The killing of Iran’s top general in an American airstrike puts the US and allies including the UK at risk, experts have warned. The UK has been urged not to ‘get sucked in’ to the brewing conflict amid fears of a major retaliation by Iran. General Qassem Soleimani, the head of Iran’s elite Quds Force, was killed in the missile strike near Baghdad’s airport on Friday. The US claims he was killed because he was ‘actively developing plans to attack American diplomats’ in Iraq and the Middle East. It also accused Soleimani of approving the attacks on the US Embassy in Baghdad earlier this week.

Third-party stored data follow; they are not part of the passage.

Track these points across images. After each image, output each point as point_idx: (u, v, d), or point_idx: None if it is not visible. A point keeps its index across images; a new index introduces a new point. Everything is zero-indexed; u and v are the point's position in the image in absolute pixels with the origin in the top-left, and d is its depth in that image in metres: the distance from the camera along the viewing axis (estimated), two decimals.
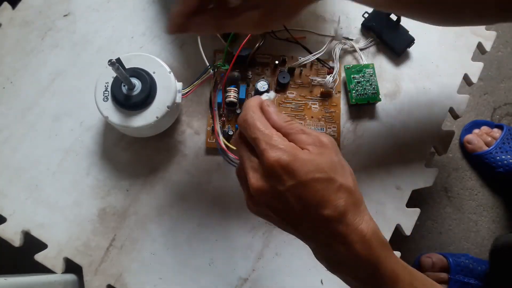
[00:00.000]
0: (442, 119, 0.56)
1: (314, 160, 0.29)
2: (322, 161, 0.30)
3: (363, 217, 0.30)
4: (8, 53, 0.55)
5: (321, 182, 0.29)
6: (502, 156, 0.92)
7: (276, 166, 0.29)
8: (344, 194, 0.29)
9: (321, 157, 0.30)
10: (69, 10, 0.56)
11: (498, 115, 1.03)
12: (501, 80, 1.05)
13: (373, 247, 0.30)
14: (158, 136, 0.53)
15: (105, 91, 0.45)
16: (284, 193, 0.29)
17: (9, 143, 0.52)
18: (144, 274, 0.49)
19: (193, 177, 0.52)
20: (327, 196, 0.29)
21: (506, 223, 0.96)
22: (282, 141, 0.30)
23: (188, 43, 0.56)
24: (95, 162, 0.52)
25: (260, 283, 0.50)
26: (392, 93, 0.56)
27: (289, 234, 0.34)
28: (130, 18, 0.57)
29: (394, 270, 0.30)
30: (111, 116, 0.45)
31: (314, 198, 0.29)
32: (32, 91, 0.53)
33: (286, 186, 0.29)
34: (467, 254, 0.91)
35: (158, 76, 0.46)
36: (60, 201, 0.50)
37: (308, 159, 0.29)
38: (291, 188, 0.29)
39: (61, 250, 0.49)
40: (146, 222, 0.50)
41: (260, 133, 0.30)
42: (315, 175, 0.29)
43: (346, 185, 0.30)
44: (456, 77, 0.58)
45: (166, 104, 0.45)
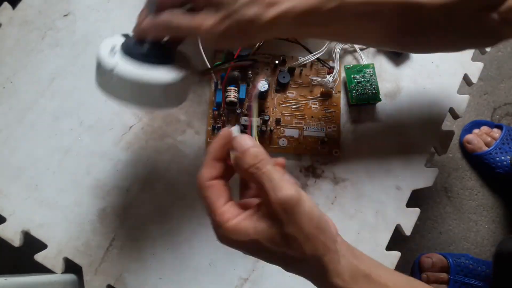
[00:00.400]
0: (442, 119, 0.56)
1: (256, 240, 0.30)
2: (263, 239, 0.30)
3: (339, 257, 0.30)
4: (8, 53, 0.55)
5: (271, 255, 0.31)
6: (502, 157, 0.92)
7: (226, 243, 0.32)
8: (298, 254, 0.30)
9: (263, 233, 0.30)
10: (69, 10, 0.56)
11: (498, 115, 1.03)
12: (501, 80, 1.05)
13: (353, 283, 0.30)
14: (158, 135, 0.53)
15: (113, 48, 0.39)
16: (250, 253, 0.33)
17: (9, 143, 0.52)
18: (144, 274, 0.49)
19: (193, 177, 0.52)
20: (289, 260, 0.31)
21: (506, 223, 0.96)
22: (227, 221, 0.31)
23: (188, 43, 0.56)
24: (95, 162, 0.52)
25: (260, 283, 0.50)
26: (392, 93, 0.56)
27: None
28: (130, 18, 0.56)
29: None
30: (120, 65, 0.37)
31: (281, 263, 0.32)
32: (32, 91, 0.53)
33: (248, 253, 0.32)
34: (467, 254, 0.91)
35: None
36: (60, 201, 0.50)
37: (249, 240, 0.31)
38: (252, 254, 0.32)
39: (61, 250, 0.49)
40: (146, 222, 0.50)
41: (210, 209, 0.33)
42: (261, 254, 0.32)
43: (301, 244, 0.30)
44: (456, 77, 0.58)
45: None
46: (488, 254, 0.94)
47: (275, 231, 0.29)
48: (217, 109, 0.52)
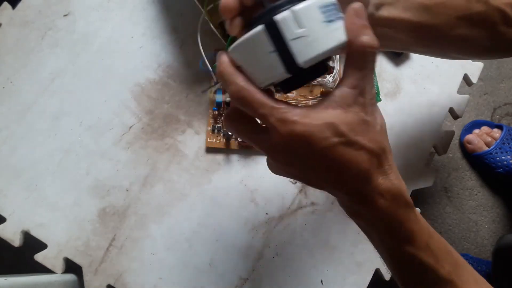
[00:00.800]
0: (442, 119, 0.56)
1: (332, 123, 0.27)
2: (342, 123, 0.27)
3: (388, 177, 0.29)
4: (8, 52, 0.55)
5: (339, 147, 0.27)
6: (502, 157, 0.92)
7: (289, 140, 0.27)
8: (366, 156, 0.28)
9: (343, 117, 0.27)
10: (69, 10, 0.56)
11: (498, 115, 1.03)
12: (501, 80, 1.05)
13: (394, 206, 0.30)
14: (158, 135, 0.53)
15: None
16: (302, 164, 0.28)
17: (9, 142, 0.52)
18: (144, 274, 0.49)
19: (193, 177, 0.52)
20: (348, 160, 0.28)
21: (506, 223, 0.96)
22: (292, 110, 0.27)
23: (188, 43, 0.56)
24: (95, 162, 0.52)
25: (260, 283, 0.50)
26: (392, 93, 0.56)
27: (289, 235, 0.34)
28: (130, 18, 0.57)
29: (412, 230, 0.31)
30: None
31: (334, 164, 0.28)
32: (32, 91, 0.53)
33: (304, 155, 0.28)
34: (467, 254, 0.91)
35: None
36: (60, 201, 0.50)
37: (324, 123, 0.27)
38: (309, 156, 0.28)
39: (61, 250, 0.49)
40: (146, 222, 0.50)
41: (266, 108, 0.27)
42: (333, 140, 0.27)
43: (369, 147, 0.28)
44: (456, 77, 0.58)
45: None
46: (488, 254, 0.94)
47: (355, 115, 0.27)
48: (217, 109, 0.52)
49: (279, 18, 0.26)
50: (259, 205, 0.52)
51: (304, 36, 0.26)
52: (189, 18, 0.56)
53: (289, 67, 0.27)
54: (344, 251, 0.51)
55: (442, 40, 0.36)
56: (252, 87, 0.28)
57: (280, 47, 0.26)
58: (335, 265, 0.51)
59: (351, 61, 0.28)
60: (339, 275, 0.51)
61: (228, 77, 0.28)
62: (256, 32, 0.26)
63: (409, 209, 0.31)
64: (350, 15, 0.27)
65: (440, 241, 0.33)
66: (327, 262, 0.51)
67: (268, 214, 0.52)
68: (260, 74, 0.28)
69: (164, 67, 0.55)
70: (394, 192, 0.29)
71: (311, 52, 0.26)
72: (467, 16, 0.35)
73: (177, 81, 0.55)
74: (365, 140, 0.28)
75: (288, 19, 0.26)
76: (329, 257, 0.51)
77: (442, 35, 0.36)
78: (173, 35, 0.56)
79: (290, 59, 0.26)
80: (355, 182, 0.29)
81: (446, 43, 0.37)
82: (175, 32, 0.56)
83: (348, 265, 0.51)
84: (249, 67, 0.28)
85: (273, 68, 0.27)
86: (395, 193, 0.29)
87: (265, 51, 0.27)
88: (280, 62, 0.27)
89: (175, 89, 0.54)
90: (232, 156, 0.53)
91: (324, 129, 0.27)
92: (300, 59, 0.26)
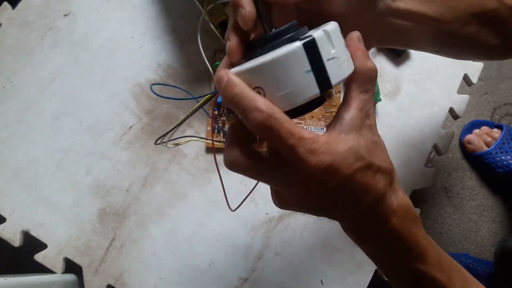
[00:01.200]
0: (442, 119, 0.56)
1: (353, 148, 0.27)
2: (360, 147, 0.27)
3: (397, 194, 0.30)
4: (8, 52, 0.54)
5: (361, 171, 0.27)
6: (502, 157, 0.92)
7: (318, 172, 0.26)
8: (382, 176, 0.29)
9: (358, 141, 0.27)
10: (69, 10, 0.56)
11: (498, 115, 1.03)
12: (501, 80, 1.05)
13: (406, 222, 0.30)
14: (158, 135, 0.53)
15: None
16: (324, 193, 0.28)
17: (9, 142, 0.52)
18: (144, 274, 0.49)
19: (193, 177, 0.52)
20: (366, 183, 0.28)
21: (506, 223, 0.96)
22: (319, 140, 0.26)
23: (188, 43, 0.56)
24: (95, 162, 0.52)
25: (260, 283, 0.50)
26: (392, 93, 0.56)
27: (289, 235, 0.33)
28: (130, 18, 0.57)
29: (424, 247, 0.31)
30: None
31: (356, 188, 0.28)
32: (32, 91, 0.53)
33: (328, 187, 0.27)
34: (467, 254, 0.91)
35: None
36: (60, 201, 0.50)
37: (347, 150, 0.27)
38: (333, 187, 0.27)
39: (61, 250, 0.49)
40: (146, 222, 0.50)
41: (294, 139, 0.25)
42: (356, 166, 0.27)
43: (383, 167, 0.29)
44: (456, 77, 0.57)
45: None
46: (488, 254, 0.94)
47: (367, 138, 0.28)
48: (217, 109, 0.52)
49: (318, 36, 0.25)
50: (259, 205, 0.52)
51: (336, 58, 0.26)
52: (189, 18, 0.56)
53: (322, 87, 0.26)
54: (344, 251, 0.51)
55: (456, 37, 0.36)
56: (281, 114, 0.25)
57: (317, 66, 0.25)
58: (335, 265, 0.51)
59: (357, 84, 0.28)
60: (339, 275, 0.50)
61: (249, 103, 0.25)
62: (293, 49, 0.25)
63: (419, 225, 0.31)
64: (354, 41, 0.28)
65: (448, 257, 0.33)
66: (327, 262, 0.51)
67: (268, 214, 0.52)
68: (288, 95, 0.26)
69: (164, 67, 0.55)
70: (405, 208, 0.30)
71: (342, 74, 0.26)
72: (480, 13, 0.35)
73: (177, 81, 0.55)
74: (379, 161, 0.28)
75: (325, 38, 0.25)
76: (329, 257, 0.51)
77: (454, 32, 0.35)
78: (173, 35, 0.56)
79: (325, 78, 0.26)
80: (372, 203, 0.29)
81: (459, 41, 0.36)
82: (175, 32, 0.56)
83: (348, 265, 0.51)
84: (275, 88, 0.26)
85: (305, 89, 0.26)
86: (406, 209, 0.30)
87: (300, 70, 0.25)
88: (314, 82, 0.25)
89: (175, 89, 0.54)
90: None
91: (349, 156, 0.27)
92: (333, 80, 0.26)
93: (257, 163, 0.28)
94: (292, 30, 0.27)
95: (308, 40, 0.25)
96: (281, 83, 0.26)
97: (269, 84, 0.26)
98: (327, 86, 0.26)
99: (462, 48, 0.38)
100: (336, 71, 0.26)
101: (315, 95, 0.26)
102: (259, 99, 0.25)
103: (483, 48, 0.38)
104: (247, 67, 0.26)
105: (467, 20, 0.35)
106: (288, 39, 0.26)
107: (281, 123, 0.25)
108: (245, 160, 0.28)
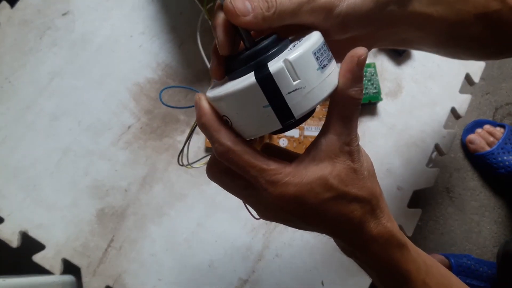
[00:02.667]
0: (443, 119, 0.56)
1: (321, 178, 0.27)
2: (330, 176, 0.27)
3: (379, 221, 0.29)
4: (6, 52, 0.54)
5: (331, 200, 0.27)
6: (504, 157, 0.92)
7: (281, 202, 0.27)
8: (358, 205, 0.28)
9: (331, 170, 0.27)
10: (67, 9, 0.56)
11: (500, 114, 1.03)
12: (503, 80, 1.04)
13: (388, 249, 0.30)
14: (157, 135, 0.52)
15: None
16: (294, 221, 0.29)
17: (7, 143, 0.52)
18: (143, 275, 0.49)
19: (193, 177, 0.52)
20: (339, 212, 0.27)
21: (508, 224, 0.96)
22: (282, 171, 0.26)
23: (187, 42, 0.56)
24: (94, 162, 0.51)
25: (260, 285, 0.49)
26: (394, 92, 0.56)
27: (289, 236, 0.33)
28: (129, 17, 0.56)
29: (408, 270, 0.30)
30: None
31: (327, 219, 0.28)
32: (30, 91, 0.53)
33: (296, 214, 0.28)
34: (469, 255, 0.90)
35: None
36: (58, 201, 0.50)
37: (313, 180, 0.26)
38: (301, 215, 0.28)
39: (59, 251, 0.49)
40: (145, 222, 0.50)
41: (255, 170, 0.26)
42: (325, 196, 0.27)
43: (360, 196, 0.28)
44: (457, 77, 0.57)
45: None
46: (490, 255, 0.94)
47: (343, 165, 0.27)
48: None
49: (274, 71, 0.23)
50: None
51: (300, 88, 0.24)
52: (188, 17, 0.56)
53: (283, 121, 0.25)
54: None
55: (456, 38, 0.35)
56: (240, 146, 0.26)
57: (275, 101, 0.24)
58: (335, 266, 0.50)
59: (337, 109, 0.27)
60: (339, 276, 0.50)
61: (212, 134, 0.27)
62: (248, 85, 0.24)
63: (403, 249, 0.30)
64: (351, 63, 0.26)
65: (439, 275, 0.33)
66: (327, 264, 0.50)
67: None
68: (250, 128, 0.26)
69: (163, 66, 0.55)
70: (386, 236, 0.29)
71: (308, 104, 0.25)
72: (484, 15, 0.34)
73: (176, 81, 0.54)
74: (355, 189, 0.27)
75: (283, 71, 0.23)
76: (329, 258, 0.50)
77: (457, 33, 0.35)
78: (172, 34, 0.56)
79: (285, 113, 0.24)
80: (349, 232, 0.29)
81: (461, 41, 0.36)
82: (174, 31, 0.56)
83: (348, 267, 0.50)
84: (237, 120, 0.26)
85: (266, 122, 0.25)
86: (387, 236, 0.29)
87: (257, 105, 0.24)
88: (274, 117, 0.25)
89: (174, 89, 0.54)
90: None
91: (315, 186, 0.26)
92: (296, 112, 0.25)
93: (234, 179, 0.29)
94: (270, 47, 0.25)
95: (262, 76, 0.23)
96: (242, 116, 0.25)
97: (233, 114, 0.26)
98: (288, 118, 0.25)
99: (461, 49, 0.38)
100: (301, 102, 0.24)
101: (277, 128, 0.25)
102: (221, 130, 0.26)
103: (480, 48, 0.37)
104: (214, 95, 0.26)
105: (471, 21, 0.34)
106: (253, 66, 0.25)
107: (240, 156, 0.26)
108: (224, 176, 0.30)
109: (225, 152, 0.26)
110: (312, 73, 0.24)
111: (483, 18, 0.35)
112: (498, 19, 0.35)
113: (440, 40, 0.36)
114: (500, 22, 0.35)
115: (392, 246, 0.30)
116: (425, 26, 0.34)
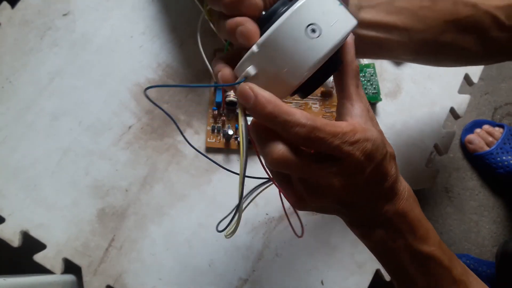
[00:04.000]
0: (442, 119, 0.56)
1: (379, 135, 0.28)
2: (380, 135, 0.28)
3: (400, 178, 0.31)
4: (7, 52, 0.54)
5: (385, 157, 0.28)
6: (503, 157, 0.92)
7: (364, 160, 0.26)
8: (393, 161, 0.30)
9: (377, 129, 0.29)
10: (68, 9, 0.56)
11: (499, 114, 1.03)
12: (502, 80, 1.05)
13: (411, 204, 0.31)
14: (158, 135, 0.52)
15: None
16: (361, 181, 0.28)
17: (8, 142, 0.52)
18: (144, 275, 0.49)
19: (192, 177, 0.52)
20: (386, 168, 0.29)
21: (507, 224, 0.96)
22: (356, 130, 0.26)
23: (188, 42, 0.56)
24: (94, 162, 0.51)
25: (260, 284, 0.50)
26: (393, 93, 0.56)
27: (289, 235, 0.33)
28: (130, 17, 0.56)
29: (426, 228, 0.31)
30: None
31: (379, 175, 0.28)
32: (31, 91, 0.53)
33: (366, 174, 0.27)
34: (468, 254, 0.91)
35: None
36: (59, 201, 0.50)
37: (376, 136, 0.27)
38: (369, 173, 0.27)
39: (60, 251, 0.49)
40: (145, 222, 0.50)
41: (337, 138, 0.25)
42: (384, 151, 0.28)
43: (392, 153, 0.30)
44: (456, 77, 0.57)
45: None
46: (489, 255, 0.94)
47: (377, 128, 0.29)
48: (217, 109, 0.52)
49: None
50: (259, 206, 0.51)
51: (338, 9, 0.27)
52: (188, 17, 0.56)
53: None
54: (344, 252, 0.51)
55: (432, 45, 0.36)
56: (318, 119, 0.25)
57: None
58: (335, 265, 0.50)
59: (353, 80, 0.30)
60: (339, 275, 0.50)
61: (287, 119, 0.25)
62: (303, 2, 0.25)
63: (419, 207, 0.32)
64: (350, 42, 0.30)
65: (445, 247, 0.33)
66: (327, 263, 0.50)
67: (268, 215, 0.51)
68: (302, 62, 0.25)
69: (164, 66, 0.55)
70: (407, 190, 0.31)
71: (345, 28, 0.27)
72: (455, 21, 0.35)
73: (177, 81, 0.54)
74: (389, 148, 0.30)
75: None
76: (329, 257, 0.51)
77: (431, 40, 0.35)
78: (172, 34, 0.56)
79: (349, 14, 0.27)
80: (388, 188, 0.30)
81: (435, 49, 0.36)
82: (174, 31, 0.56)
83: (348, 266, 0.51)
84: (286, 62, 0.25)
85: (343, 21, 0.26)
86: (408, 191, 0.31)
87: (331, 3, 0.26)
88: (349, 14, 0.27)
89: (174, 89, 0.54)
90: (232, 156, 0.52)
91: (380, 142, 0.28)
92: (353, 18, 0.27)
93: (305, 157, 0.27)
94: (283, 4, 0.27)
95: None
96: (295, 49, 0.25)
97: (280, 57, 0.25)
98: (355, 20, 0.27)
99: (441, 56, 0.38)
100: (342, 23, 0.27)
101: (354, 26, 0.27)
102: (296, 112, 0.25)
103: (463, 54, 0.38)
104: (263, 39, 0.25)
105: (442, 28, 0.35)
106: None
107: (323, 130, 0.25)
108: (292, 155, 0.27)
109: (310, 132, 0.25)
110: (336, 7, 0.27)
111: (455, 24, 0.35)
112: (472, 24, 0.35)
113: (417, 48, 0.36)
114: (475, 27, 0.35)
115: (415, 199, 0.31)
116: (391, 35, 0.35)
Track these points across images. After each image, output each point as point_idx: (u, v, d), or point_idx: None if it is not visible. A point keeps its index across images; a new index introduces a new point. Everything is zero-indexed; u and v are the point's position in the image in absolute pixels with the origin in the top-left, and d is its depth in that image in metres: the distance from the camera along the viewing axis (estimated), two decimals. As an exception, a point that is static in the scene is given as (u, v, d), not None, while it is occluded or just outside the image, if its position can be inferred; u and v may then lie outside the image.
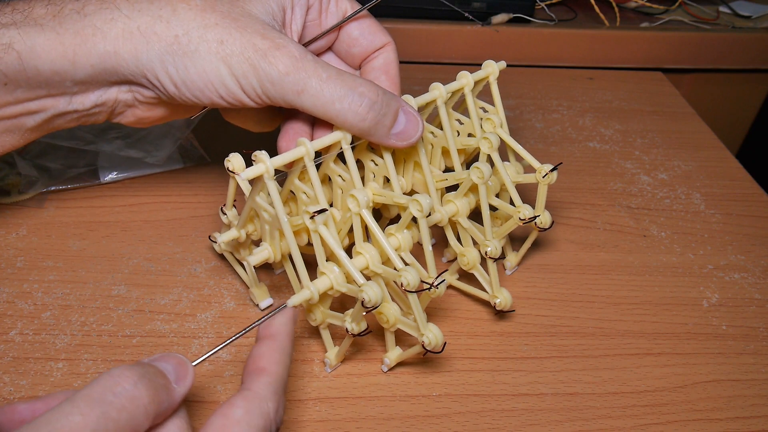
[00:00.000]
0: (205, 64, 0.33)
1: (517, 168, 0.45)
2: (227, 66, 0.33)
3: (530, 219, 0.40)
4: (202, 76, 0.33)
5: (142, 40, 0.33)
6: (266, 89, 0.34)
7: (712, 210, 0.54)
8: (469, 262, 0.40)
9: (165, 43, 0.33)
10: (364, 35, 0.39)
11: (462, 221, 0.40)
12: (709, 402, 0.38)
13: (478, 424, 0.36)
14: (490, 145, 0.40)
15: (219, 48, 0.33)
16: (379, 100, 0.34)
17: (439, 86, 0.40)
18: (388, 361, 0.37)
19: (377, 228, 0.34)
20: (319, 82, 0.33)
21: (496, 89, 0.43)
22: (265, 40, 0.33)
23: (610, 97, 0.70)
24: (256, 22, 0.34)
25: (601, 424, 0.37)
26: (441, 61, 0.74)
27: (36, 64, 0.33)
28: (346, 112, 0.34)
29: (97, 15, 0.33)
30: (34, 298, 0.41)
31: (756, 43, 0.79)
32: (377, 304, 0.32)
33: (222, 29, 0.33)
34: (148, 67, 0.34)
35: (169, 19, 0.33)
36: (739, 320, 0.44)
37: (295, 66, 0.33)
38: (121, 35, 0.33)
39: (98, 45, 0.33)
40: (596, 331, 0.42)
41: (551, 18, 0.76)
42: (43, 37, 0.33)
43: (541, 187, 0.41)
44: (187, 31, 0.33)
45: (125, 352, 0.38)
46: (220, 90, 0.34)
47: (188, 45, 0.33)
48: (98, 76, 0.34)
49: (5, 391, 0.35)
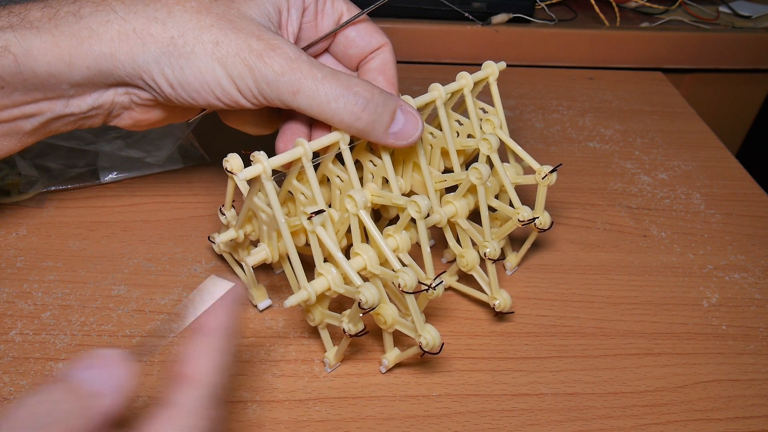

Iran is likely to retaliate and in the short term could attack US interests in the Middle East, namely in Iraq and harass oil tankers passing through the Strait of Hormuz. But if the US continues its military action, it may need support from allies and the UK could be called upon for support. Dr Jack Watling, research fellow at the Royal United Services Institute, said this could put UK citizens at risk. He added: ‘The Iranians do not draw a direct line between the UK and US, however, if the UK is perceived to be participating in US actions then they will directly target UK interests. ‘The UK is not automatically the first target. Citizens in Iraq, Syria and Lebanon would certainly potentially be at risk, dual-nationalities in Iran will certainly be at risk of arrest under espionage charges.’
Iran has long been accused of using ‘hostage diplomacy’ in its capture of a number of foreign nationals who are currently being held in jail on spurious espionage charges. The Foreign Office advises British-Iranian dual nationals against all travel to Iran and for other British nationals to seek the department’s advice before travelling to the nation. British nationals risk being arbitrarily detained or arrested by Tehran, the department warns. Nazanin Zaghari-Ratcliffe has been among the dual nationals being held in Iran since she was arrested in 2016 and accused of spying while visiting family. Her husband Richard Ratcliffe told ITV’s Good Morning Britain: ‘I sit here partly worried for what that means for Nazanin, partly worried what that means for my in-laws, sat in their ordinary living room in Tehran where they’re all really worried.’